Management Discussion
- The primary drivers of the Company's net income are net interest income, which is strongly affected by the net yield on and growth of interest-earning assets and liabilities, the quality of the Company's assets, its levels of non-interest income and non-interest expense, and its tax provision.
- The Company's net interest income represents the difference between interest income earned on its investments, loans and leases, and its cost of funds. Interest income is dependent on the amount of interest-earning assets outstanding during the period and the yield earned thereon. Cost of funds is a function of the average amount of deposits and borrowed money outstanding during the year and the interest rates paid thereon. The net interest margin is calculated by dividing net interest income by average interest-earning assets. Net interest spread is the difference between the average rate earned on interest-earning assets and the average rate paid on interest-bearing liabilities. The increases or decreases, as applicable, in the components of interest income and interest expense, expressed in terms of fluctuation in average volume and rate, are summarized under "Rate/Volume Analysis" below. Information as to the components of interest income, interest expense and average rates is provided under "Average Balances, Net Interest Income, Interest-Rate Spread and Net Interest Margin" below.
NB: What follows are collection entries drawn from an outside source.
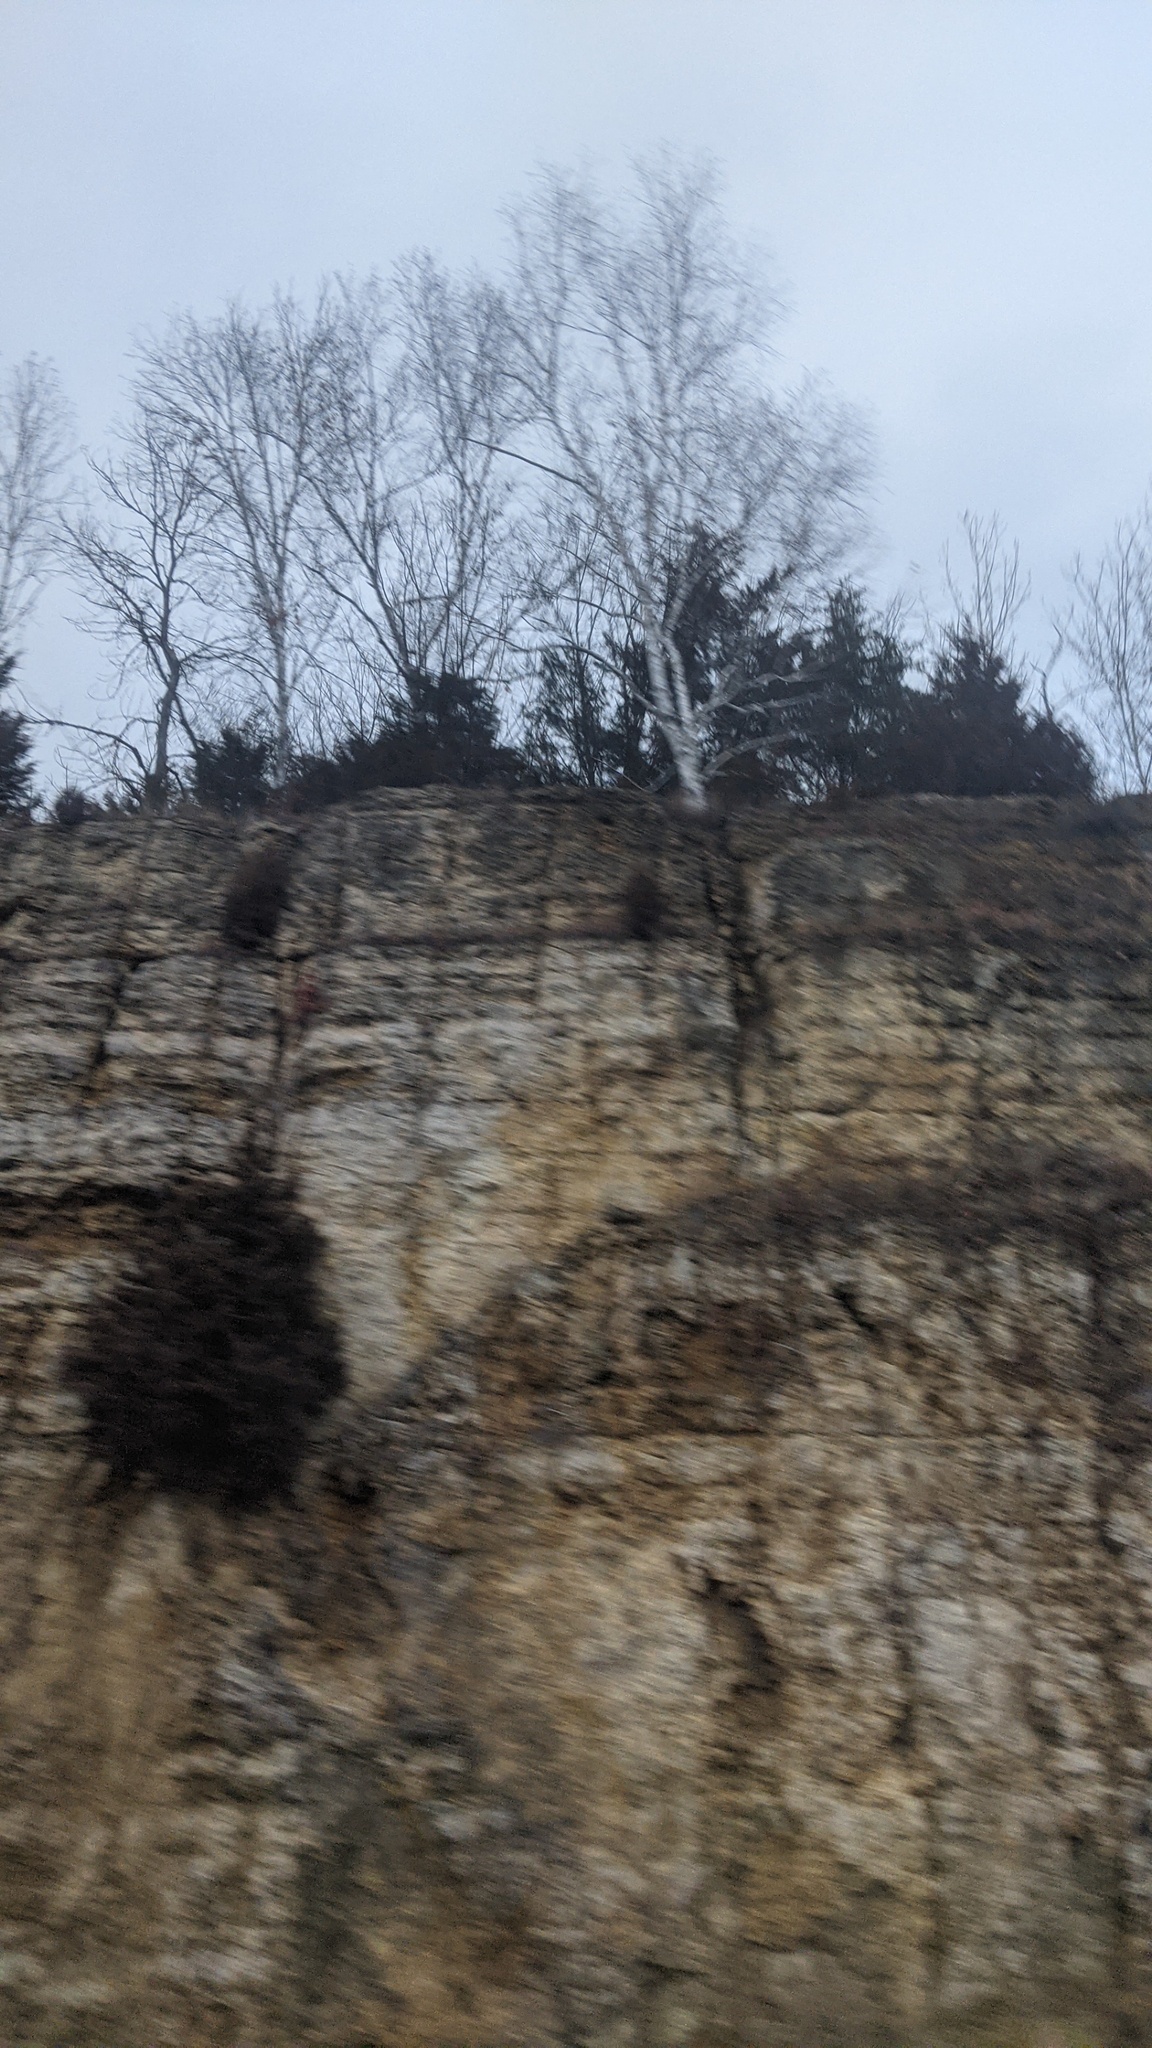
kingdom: Plantae
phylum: Tracheophyta
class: Pinopsida
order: Pinales
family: Cupressaceae
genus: Juniperus
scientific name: Juniperus virginiana
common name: Red juniper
- Because the Company's assets and liabilities are not identical in duration and in repricing dates, the differential between the two is vulnerable to changes in market interest rates as well as the overall shape of the yield curve. These vulnerabilities are inherent to the business of banking and are commonly referred to as "interest-rate risk." How interest-rate risk is measured and, once measured, how much interest-rate risk is taken on, are based on numerous assumptions and other subjective judgments. See the discussion in “Item 3. Quantitative and Qualitative Disclosures about Market Risk” below.